GD. ID, JAKARTA — Banjir kembali melanda kawasan RW 04, Kelurahan Semper Barat, Kecamatan Cilincing, Jakarta Utara. Sebanyak 248 Kepala Keluarga (KK) atau 733 jiwa terdampak dan terpaksa mengungsi ke Rusunawa Embrio RW 04, Senin malam (12/1/2025) sekitar pukul 21.20 WIB.
Ketua RW 04 Semper Barat, Djumadi, yang akrab disapa Uje, mengatakan bantuan bagi para pengungsi terus mengalir dari berbagai pihak, mulai dari Dinas Sosial, Polda Metro Jaya, Pangdam, Kapolres Jakarta Utara, hingga Dandim Jakarta Utara.
“Alhamdulillah bantuan sudah banyak yang datang dan didistribusikan ke warga. Tapi karena jumlah pengungsi cukup besar, bantuan tidak bisa satu paket per orang. Kita bagi dan pecah agar semua warga bisa kebagian secara merata,” ujar Uje.
Uje menjelaskan, pola pengungsian warga biasanya terjadi pada malam hari. Pada siang hari, sebagian warga masih bertahan di rumah untuk membersihkan lumpur dan barang-barang yang terdampak banjir.
“Biasanya yang diungsikan dulu anak dan istri. Bapaknya masih bersih-bersih rumah. Setelah sore atau malam, baru ikut mengungsi,” jelasnya.
Terkait kondisi terkini, Uje menyebutkan air memang sudah mulai surut, namun belum signifikan.
“Air sudah surut sekitar 5 sampai 7 sentimeter. Tapi itu belum cukup untuk warga kembali ke rumah,” katanya.
Ia juga menyampaikan harapan besar agar hujan tidak kembali turun pada malam hari.
“Kami semua berdoa mudah-mudahan malam ini tidak hujan lagi, supaya warga bisa segera kembali ke rumah masing-masing,” ucapnya.
Adapun kebutuhan mendesak warga saat ini adalah selimut, terutama bagi lansia dan balita.
“Informasinya selimut malam ini akan datang. Itu sangat dibutuhkan karena banyak lansia dan anak kecil di pengungsian,” tambah Uje.
Dalam kesempatan itu, Uje juga mengapresiasi kehadiran Lurah Semper Barat, Riswinanto, yang akrab disapa Alex, yang sejak pagi hingga malam terus berada di lokasi pengungsian.
“Lurah kami ini sangat enerjik, dari pagi sampai malam terus mendampingi warga. Saya doakan beliau selalu diberikan kesehatan dan kehadirannya benar-benar bermanfaat bagi warga Semper Barat,” ungkapnya.
Namun demikian, Uje menegaskan adanya persoalan serius yang harus segera ditangani oleh Pemerintah Provinsi DKI Jakarta.
“Kami mohon Pemprov DKI segera membenahi drainase di Semper Barat. Ini salah satu penyebab utama banjir. Waduk memang sudah dibangun, tapi belum maksimal mengurangi dampak banjir,” tegasnya.
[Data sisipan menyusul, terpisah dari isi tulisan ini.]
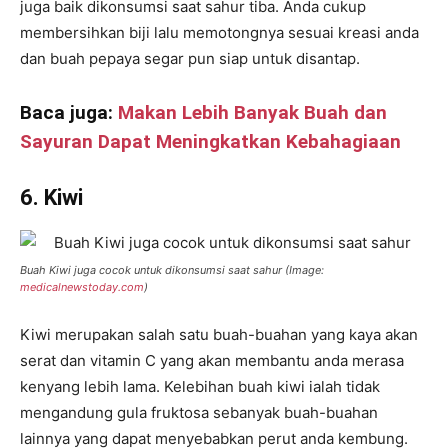
juga baik dikonsumsi saat sahur tiba. Anda cukup
membersihkan biji lalu memotongnya sesuai kreasi anda
dan buah pepaya segar pun siap untuk disantap.
Baca juga:
Makan Lebih Banyak Buah dan
Sayuran Dapat Meningkatkan Kebahagiaan
6. Kiwi
Buah Kiwi juga cocok untuk dikonsumsi saat sahur (Image:
medicalnewstoday.com
)
Kiwi merupakan salah satu buah-buahan yang kaya akan
serat dan vitamin C yang akan membantu anda merasa
kenyang lebih lama. Kelebihan buah kiwi ialah tidak
mengandung gula fruktosa sebanyak buah-buahan
lainnya yang dapat menyebabkan perut anda kembung.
Ia juga membandingkan banjir kali ini dengan tahun-tahun sebelumnya.
“Banjir 2023 tidak separah ini. Yang paling parah memang banjir 2007. Tapi banjir sekarang ini jelas lebih parah dari 2023,” katanya.
Sementara itu, Suhadi, Ketua LMK Semper Barat, menambahkan bahwa kebutuhan pengungsi saat ini meliputi selimut, makanan cepat saji, serta kebutuhan sandang dan pangan.
“Alhamdulillah bantuan sudah mengalir dan sudah dirasakan oleh para pengungsi. Lurah juga masih stand by di lokasi,” ujar Suhadi.
Ia juga mengingatkan warga untuk lebih waspada, khususnya terkait aliran listrik, mengingat sebelumnya sudah ada korban.
“Kami imbau warga untuk sangat memperhatikan instalasi listrik. Ini penting karena tadi siang sudah ada korban,” tegasnya.
Hingga berita ini diturunkan, Lurah Semper Barat Riswinanto (Alex) beserta jajaran masih terus memonitor kondisi pengungsi di Rusunawa Embrio RW 04, memastikan kebutuhan dasar warga terpenuhi dan situasi tetap terkendali apabila hujan kembali turun.